_Request_
Please reproduce the listing word for word. Pictures stay out.

** Opening Data section block **

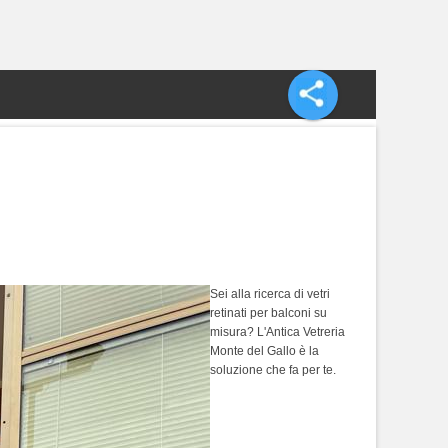
I
Sei alla ricerca di vetri
retinati per balconi su
misura? L'Antica Vetreria
Monte del Gallo è la
soluzione che fa per te.
vetreria Roma,
vetreria, Vetreria
Monte del Gallo,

** Closing Data section block **

_Final answer_
I
Sei alla ricerca di vetri
retinati per balconi su
misura? L'Antica Vetreria
Monte del Gallo è la
soluzione che fa per te.
vetreria Roma,
vetreria, Vetreria
Monte del Gallo,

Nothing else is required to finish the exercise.